Extinction Threatened: Cheating on entrance exams, drifter athletes paid by slush funds-sometimes under assumed names­–and the increasing hold of football dollars upon finances of schools all were exposed in a 1905 article in McClure Magazine. Administrations wanted to curb the abuses and even drop the sport but the students had alumni friends supporting them for the glory of their alma maters.  As James Litvak, the Ivy League Director during the late 20th Century told Bernstein, “There is nothing wrong in this world (of intercollegiate athletics) that we didn’t invent.”

Meanwhile, the carnage on the field had reached a point that President Theodore Roosevelt threatened to ban the game.  In truth, he had no direct authority, just plenty of clout, so the Committee tried to placate him for a time with timid rules changes that had little effect.

As Bill Roper ‘02–who was to become Princeton coach in 1906–later wrote:  “Football was a boring, dull sort of affair, a cross between a battle royal and cattle stampeded. There were intervals the spectators never saw the ball at all; just a drab mass of 22 players eternally pushing and shoving each other.”

Helmetless heads used as battering rams, players locking arms to run over opponents, and zero body protection had led in part to 18 football deaths in 1904, according to the Chicago Tribune. Before the 1906 season, Columbia dropped the sport and Harvard announced it was out, too, although President Charles W. Eliott said he would give permission to keep playing if the rules were drastically changed.   The Committee, which had been largely tone deaf to the outcry, finally responded big time.
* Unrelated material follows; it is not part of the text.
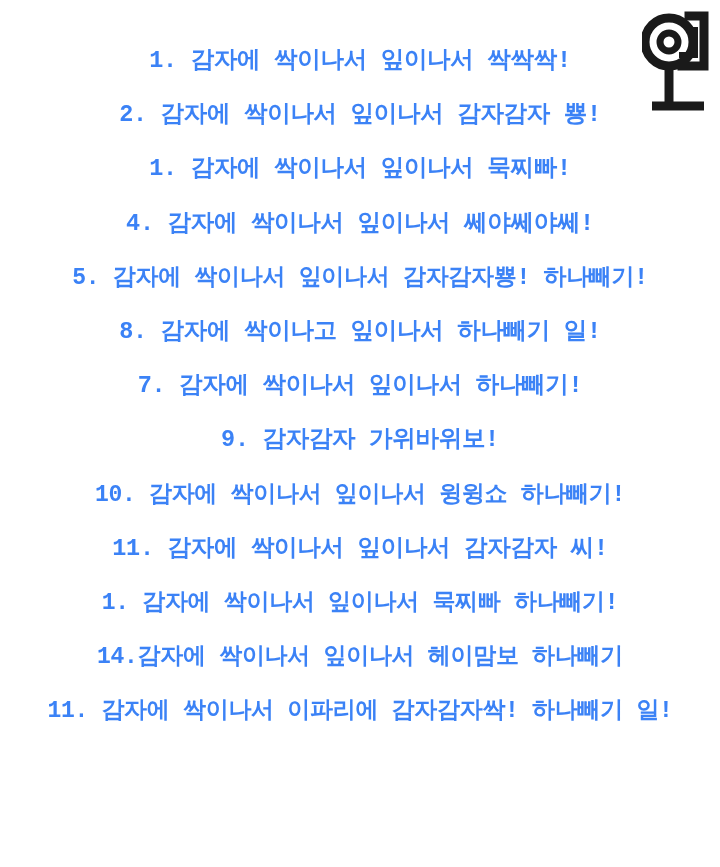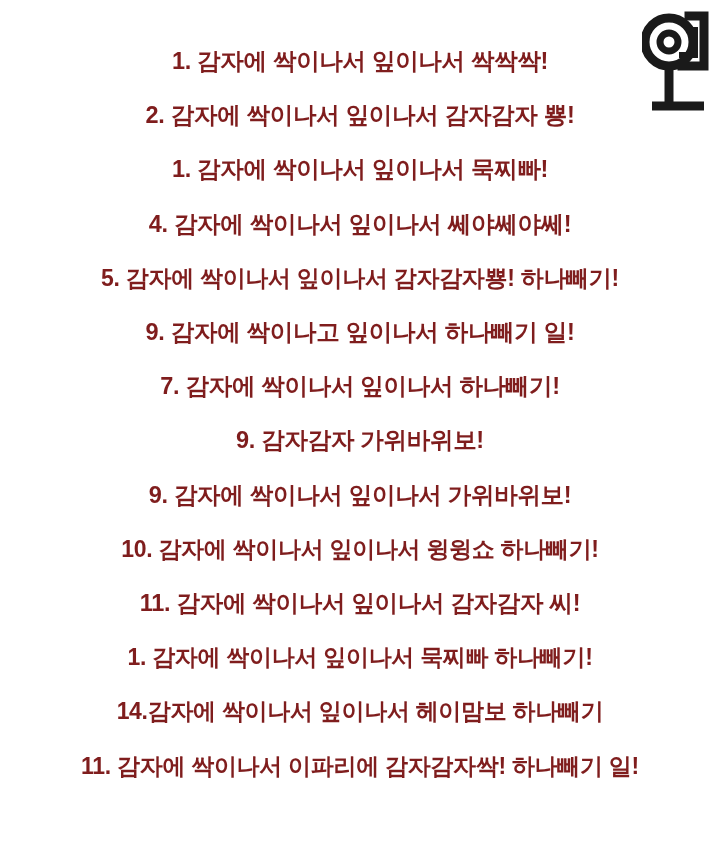"1. 감자에 싹이나서 잎이나서 싹싹싹!" .line { color: #7f1d1d -> #3b82f6; font-family: none -> Liberation Mono, monospace }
The tackle-back formation—it had become an almost as brutal a strategy as the flying wedge–was outlawed by a rule requiring the offensive team to have at least six player on the line.  Blocking with arms extended was banned. First downs required 10 yards, no longer five.

As there had been few holds-or kicks, gouges or twisted arms–barred at the line of scrimmage, most important of all was the establishment of a neutral zone, the length of the ball.  Camp, keeper of the manly character of the game, hated the idea of the forward pass. So when it became clear to him that support for balls in the air was building, he proposed instead making the field 40 yards wider, a measure about to pass until somebody at Harvard measured the width of the new Harvard Stadium and realized this proposed new field didn’t fit.  Thus, instituted became the forward pass. Camp went down hard though, loading the tactic with disincentives. An incompletion resulted in the loss of three downs and pass interference was permitted.

Princeton, Yale, and Harvard agreed to make graduate students and freshmen ineligible.  Going into the 1906 season, a semblance of law and order had prevailed and football was saved.